Hacker News new | ask | show | jobs
by pdkl95 2558 days ago

    The following stack will be used as reference, with users
    connecting via web, desktop and smartphone clients:

        Client: Riot-web v1.2.1,
                Riot Desktop v1.2.1,
                Riot Android v0.9.1

        Server: Synapse v1.0.0
Version numbers are probably sufficient to in a general scientific setting. They are usually a precise reference to a specific piece of software anyone attempting to replicate the investigation should be able to find their own copy of the software and have reasonable confidence their copy is identical.

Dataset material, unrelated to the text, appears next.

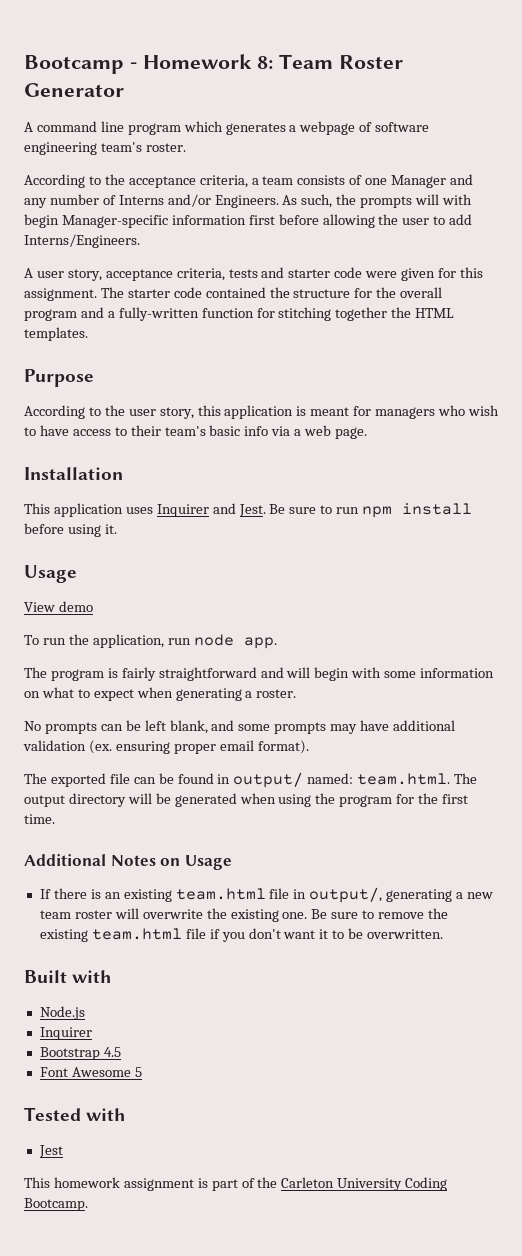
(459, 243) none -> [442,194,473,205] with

Unfortunately, it might not be a good idea to trusting that a version number consistently maps to a specific URL, or that a server will give the same file to everyone each time they ask fo a URL. We know that sending different versions to different people is common ("A/B testing"). If you're investigating the security of something or worse: you suspect you might have sentient opponents actively trying to deceive you, then version numbers are no longer sufficient: you should also include cryptographic checksums! The only way you can know that the file you received is the same is if you have e.g. SHA-2 hashes as proof. Even better, if it's important, include the RIPEMD-160, SHA-1, CRC32, and any other available hash/checksum because why not add redundancy and give people options.

1 comments

Totally fair point, thank you for bringing it up. Given the numerous build types (source, pip, debian packages, etc), what would you suggest to do in this case? Give the git commit hash maybe?
A traditional approach is to attach a checksum file with all of the relevant packages, in the usual ${hash}sum output format (hashes truncated for HN-page readability):

    $ sha256sum *
    e406bcc...51c199a  riot-android-0.9.1.tar.gz
    8020cc6...d6126c1  riot-v1.2.1.tar.gz
    443b612...51e0cef  synapse-1.0.0.tar.gz
> Given the numerous build types (source, pip, debian packages, etc)

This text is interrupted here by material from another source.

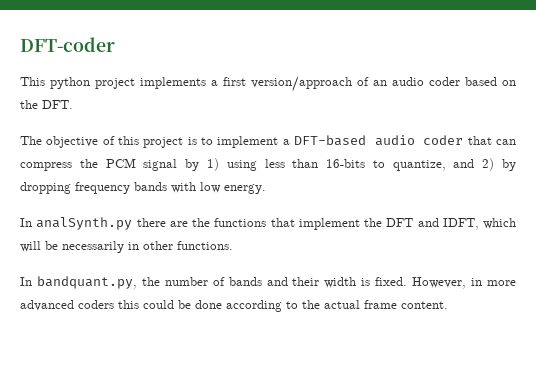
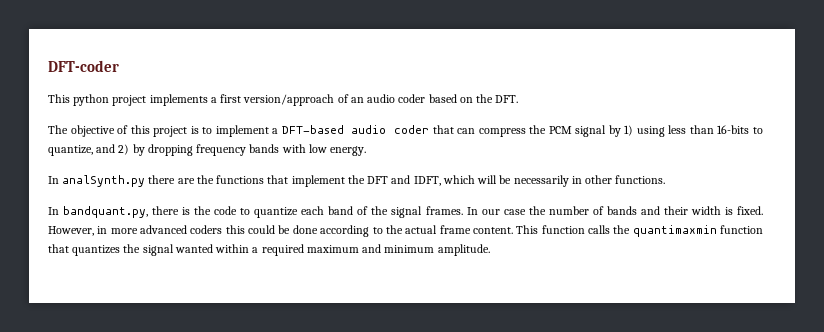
(137, 282) none -> [152,206,526,218] there is the code to quantize each band of the signal frames. In our case
(448, 305) none -> [516,225,764,237] [48,244,490,256] This function calls the quantimaxmin function that quantizes the signal wanted within a required maximum and minimum amplitude.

In the interest of making a reproducible investigation, it might be a good idea to include hashes for the specific packages being investigates.

> Give the git commit hash maybe?

That would probably work? This gets into the problem of reproducible builds, where builds from different environments might not be identical. This means documenting that you used "a build of version 1.2.1 git commit 7446799e4b0e3e65122f5642b5f3a8c59aae15bf" means something slightly different than saying you used "riot-v1.2.1.tar.gz with SHA256 8020cc617367a4318be090b1562a26571f1a3417b0d4a52b2d4f19e03d6126c1". That said, obviously having literally any hash to work from is much better than using version numbers alone.

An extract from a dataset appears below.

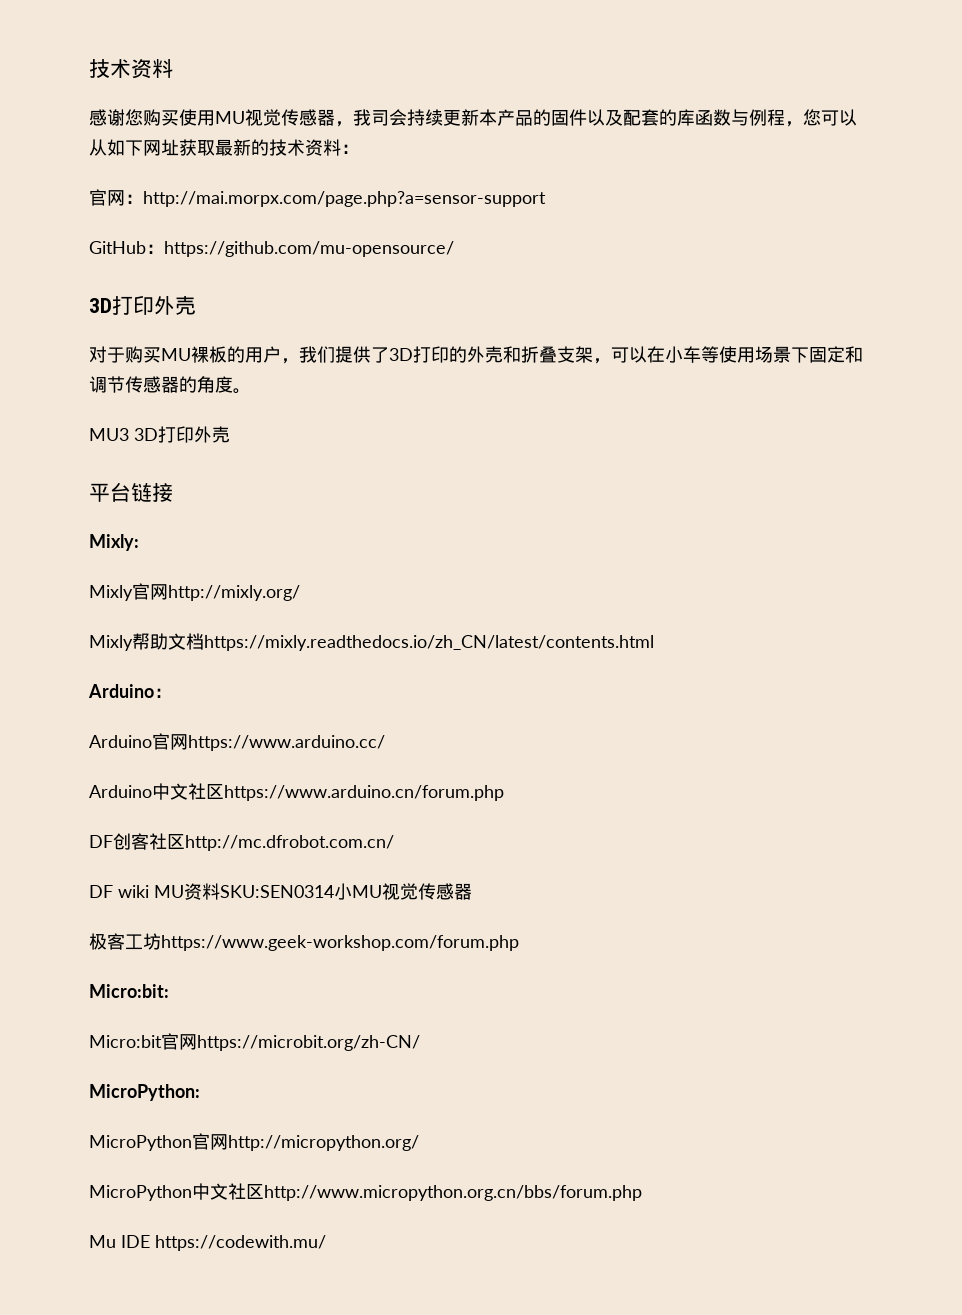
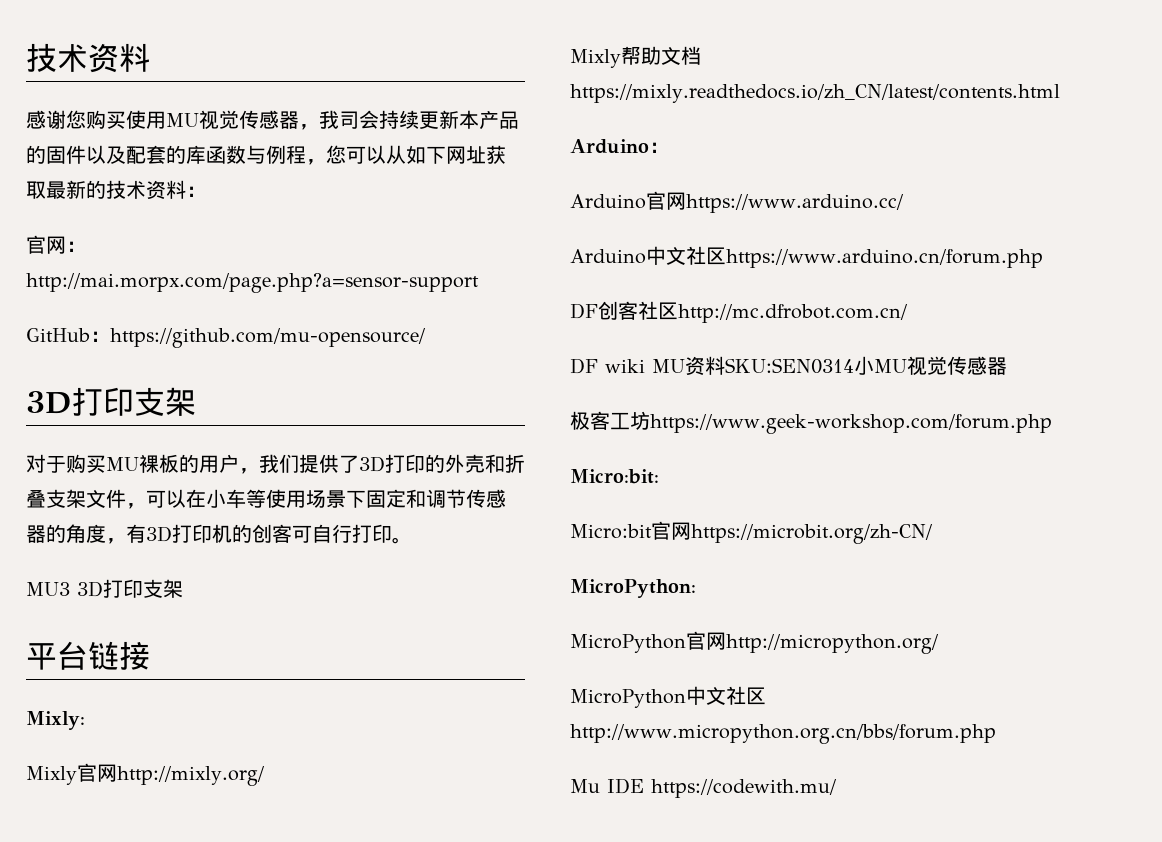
[154,296,196,315] 外壳 -> [134,387,196,416] 支架
(593, 354) none -> [86,489,126,508] 文件
(233, 384) none -> [106,524,392,544] ，有3D打印机的创客可自行打印
[194,426,230,443] 外壳 -> [143,579,183,598] 支架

Github links that include the commit hash might be useful, but it seems like you cannot link to both a tag and a hash? I wonder if github supports links that are a combination of https://github.com/vector-im/riot-web/releases/tag/v1.2.1 and https://github.com/vector-im/riot-web/commit/7446799e4b0e3e6... ?

After talking with the other contributors of the doc, we decided on not going into further details.

We acknowledge the need for reproducible investigation, but the document did not explain in a scientific manner how we reached such outcomes. We had to draw a line to keep the document on point with our message. Adding hashes wouldn't really make a significant difference.

We'll make sure to keep this in mind if we do write a follow-up with details on reproducible checks thought. Thank you for your insight!